Los encargados de proteger este derecho cuando ha sido violado son los jueces, concretamente los jueces federales en el caso de México. Pero sucede, en ocasiones, que los encargados de proteger los derechos fundamentales –la libertad de expresión u otros- no saben cómo hacerlo o no tienen una idea correcta del lugar que tales derechos ocupan en la construcción de un Estado democrático.
Esto es lo que sucedió en el caso del amparo promovido por el poeta Sergio H. Witz, que fue resuelto hace tiempo por la Primera Sala de la Suprema Corte, por una votación dividida de 3 votos contra 2.
En la sentencia del que ya es conocido como “Caso Bandera”[1], la Suprema Corte considera que no hay objeción constitucional al hecho de que a una persona se le siga en México y en pleno siglo XXI un proceso penal por la grave falta de haber escrito un poema.
Lo grave del asunto consiste, según los Ministros de la mayoría, en que el poema contiene ciertas alusiones “escatológicas” y quizá un poco groseras en contra de la bandera mexicana. Y eso les pareció suficiente como para que se le abriera un proceso penal por el delito de “ultrajes a los símbolos patrios”, lo que puede llevar al escritor a una pena de prisión de hasta cuatro años.
Al contrario de lo que sostuvo en ese caso la Suprema Corte, en el derecho comparado encontramos decisiones que han permitido la existencia de fuertes críticas en contra de símbolos u objetos a los que las sociedades de referencia les conceden una gran importancia.
Es el caso de los Estados Unidos, cuya Suprema Corte entendió que no se podía procesar a nadie por quemar una bandera norteamericana en público (en el caso Texas versus Johnson de 1989).
Unos años antes, la misma Suprema Corte estadounidense había fijado el estándar clásico en materia de libertad de expresión, en el caso New York Times versus Sullivan, en cuya sentencia el juez Brennan escribió que todo sistema democrático requiere de un debate público abierto, robusto y desinhibido, lo que incluía la posibilidad de criticar duramente a los funcionarios públicos.
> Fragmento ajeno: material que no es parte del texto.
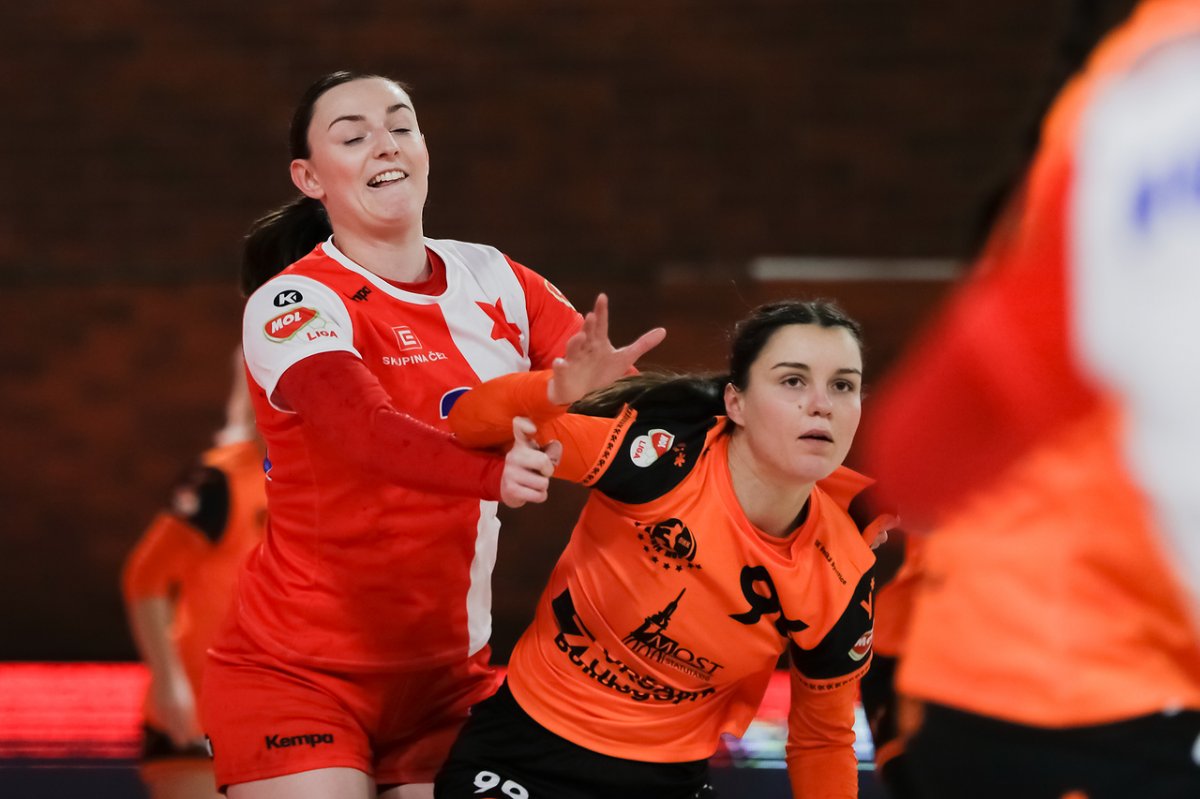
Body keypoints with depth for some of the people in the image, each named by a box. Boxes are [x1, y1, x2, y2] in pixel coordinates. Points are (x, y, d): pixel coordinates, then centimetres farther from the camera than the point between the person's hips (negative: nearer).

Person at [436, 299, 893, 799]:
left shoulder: (841, 577, -13)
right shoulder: (666, 455, -23)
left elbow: (822, 741, 3)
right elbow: (465, 424, -21)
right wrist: (555, 391, -41)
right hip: (522, 756, -3)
El mismo criterio de apertura fue sostenido por la Corte Interamericana de Derechos Humanos en el caso “Última Tentación de Cristo”, en el que el Estado chileno fue condenado por violar la libertad de expresión al ejercer un sistema de censura previa contra la célebre película de Martin Scorcese.
En esta sentencia, la Corte Interamericana sostuvo que “La libertad de expresión, como piedra angular de una sociedad democrática, es una condición esencial para que ésta esté suficientemente informada”.
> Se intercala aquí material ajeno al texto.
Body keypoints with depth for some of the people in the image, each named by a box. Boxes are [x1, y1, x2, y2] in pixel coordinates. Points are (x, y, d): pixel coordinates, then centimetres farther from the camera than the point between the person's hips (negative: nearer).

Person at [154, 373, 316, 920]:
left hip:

Esperemos que nuestra Suprema Corte sepa rectificar su criterio y adopte los criterios internacionalmente aceptados en la materia, de manera que todos sepamos que en México se pueden escribir poemas, representar obras de teatro o pintar cuadros sobre el tema que sea, sin que por ello el autor esté amenazado con sanciones que lo pueden llevar a la cárcel.
Hay que recordar que precisamente los tribunales constitucionales sirven para proteger a los disidentes individuales o no sirven para nada. Son esos disidentes incómodos, groseros, nada elegantes, provocativos, odiosos incluso (como para algunos debe ser Sergio H. Witz), los que deben estar protegidos por la libertad de expresión.
Esto, y no otra cosa, es lo que da cuerpo y sentido real –más allá de los análisis académicos- al conocido axioma de que los derechos fundamentales son derechos “contramayoritarios”, razón por la cual no pueden quedar justamente librados a las decisiones de los poderes de la mayoría, sino que quedan bajo el resguardo último o límite de los tribunales constitucionales.
Además, la visión alternativa del mundo y de la vida que nos ofrece el pensamiento heterodoxo no solamente está protegida constitucionalmente, sino que es del todo necesaria desde un punto de vista político[2]. El pluralismo social, expresado en forma de poema de cualquier otra manifestación artística, es propio y característico de los sistemas democráticos y por tanto debe estar protegido por completo.
Mientras el deseable cambio de criterio de nuestros Ministros acontece conviene ir pensando en la contrapartida necesaria de la libertad de expresión: el derecho a la intimidad. Es decir, si aceptamos que se pueda hablar y escribir sobre todos los temas, debemos ser capaces también de reconocer que hay ámbitos de la vida de cada persona que deben permanecer alejados de la mirada pública. Eso es lo que protege el derecho a la intimidad, el derecho –como dijeron Warren y Brandeis a principios del siglo XX- a ser dejados solos (the right to be let alone).
La libertad de expresión abarca solamente los temas y asuntos que son de interés público, lo que implica que no es posible divulgar aspectos de la vida privada de los simples ciudadanos.
Tanto la libertad de expresión como el derecho a la intimidad suponen dos pilares de cualquier régimen constitucional y permiten además reconocernos como ciudadanos; ciudadanos que están dotados de voz, pero que también deben sentirse protegidos cuando se resguardan en el terreno de su privacidad, el cual no puede ser invadido nunca sin su consentimiento. Ojalá que pronto lo entiendan así nuestros jueces.